Eppure, crescevano il disagio e il pessimismo tra gli intellettuali e nel ceto urbano; una malattia morale e psicologica che nasceva dalla soffusa e tacita consapevolezza della contraddizione tra una città cosmopolita, come era Buenos Aires, e un regime ottusamente ostile alla cultura e alle libertà individuali.
I personaggi del racconto, i due fidanzati Juan e Clara, Andrés, Clara e il cronista, vagano nella notte in una città irreale, immersa nella nebbia.
Il loro è un parlare apparentemente senza senso, che ruota costantemente intorno allʼinutilità dellʼintellettuale.
"Tutto questo parlare, passarci fogli, questi tavolini dei caffè dove libri e libri e libri e prime e mostre....
Credimi, qui cʼè una fregatura, un tradimento.

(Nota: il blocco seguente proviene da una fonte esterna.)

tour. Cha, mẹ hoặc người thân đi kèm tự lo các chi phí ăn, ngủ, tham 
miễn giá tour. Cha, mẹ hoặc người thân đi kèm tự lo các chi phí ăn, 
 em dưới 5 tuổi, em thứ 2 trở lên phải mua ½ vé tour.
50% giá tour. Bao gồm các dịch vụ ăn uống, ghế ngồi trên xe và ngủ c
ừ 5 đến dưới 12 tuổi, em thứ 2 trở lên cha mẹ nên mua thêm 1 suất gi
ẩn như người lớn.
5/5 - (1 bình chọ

Non ti resta che unire tradimento alla realtà, alla vita, allʼazione, e con questo e uno stemma sul risvolto della giacca sei pronto a intraprendere qualsiasi carriera".

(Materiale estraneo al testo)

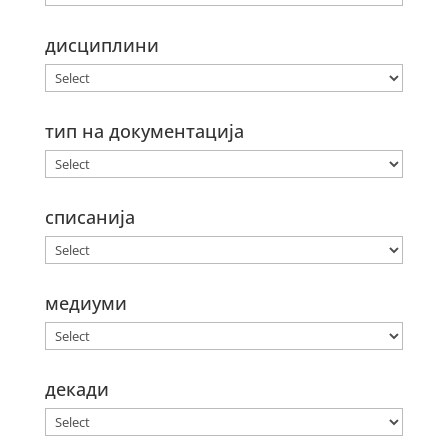
дисциплини
тип на документација
списанија
медиуми
декади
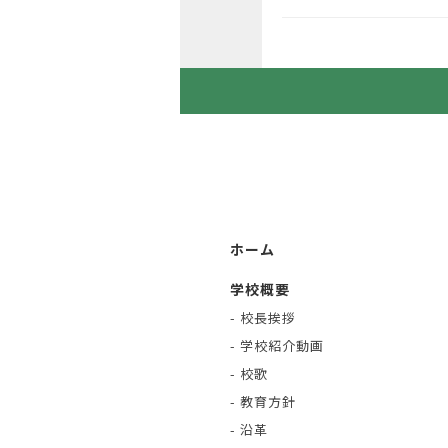
ホーム
学校概要
- 校長挨拶
- 学校紹介動画
- 校歌
- 教育方針
- 沿革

Il gruppo non ha una meta né le vicende che lo coinvolge danno una trama alla narrazione; alternando prosa e poesia, citazioni letterarie argentine, latino americane ed europee, i giovani continuano a parlare dello stesso tema, in modo ossessivo e chiaramente inutile: "un bravo biologo riderebbe a crepapelle sentendo il nostro squittire.
Perché non gridiamo nemmeno, il nostro è un versetto da topi".

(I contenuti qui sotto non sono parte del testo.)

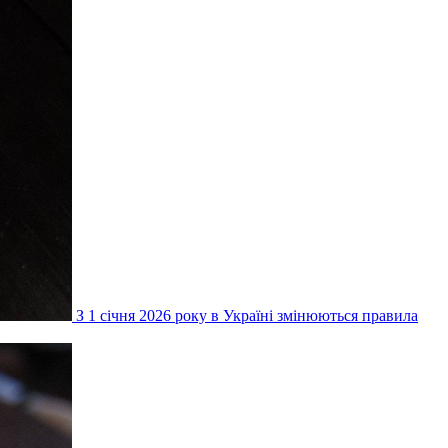
З 1 січня 2026 року в Україні змінюються правила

"Così assurdo parlare a vanvera, pensò Juan mentre uscivano, sentirsi parlare e sapere che non si ha mai abbastanza ragione.
Questa è unʼaltra, forse la peggiore, delle nostre vigliaccherie".
Juan, hai veramente ragione ! Purtroppo siamo stanchi di tanto chiacchiericcio, vorremmo avere un poʼ di realtà, di sano pragmatismo.
È per questo motivo, insieme con la mancanza di trama e la pochezza dei personaggi, che ho deciso con sofferenza di abbandonare la lettura alla fine del primo capitolo.
Può darsi che il racconto prosegua cambiando radicalmente ritmo narrativo, non lo saprò mai, pazienza ! "Il linguaggio libero" va bene se è in piccole dosi.
La domanda che viene spontanea a noi italiani del secondo millennio è la seguente: quanto di questo racconto ritroviamo nel nostro Paese ? "La creazione nasce dalla morale, non dallʼingegno (dice Juan), Ahi, Ahi, fece Clara, siamo mosci.
Giusto, mosci, senza tensione.
(...) Intendo dire che siamo carenti di spirito di sistema (che sia la libertà o per la libertà), e questo è soprattutto un difetto morale".
Perché non leggerlo ? È profondamente noioso.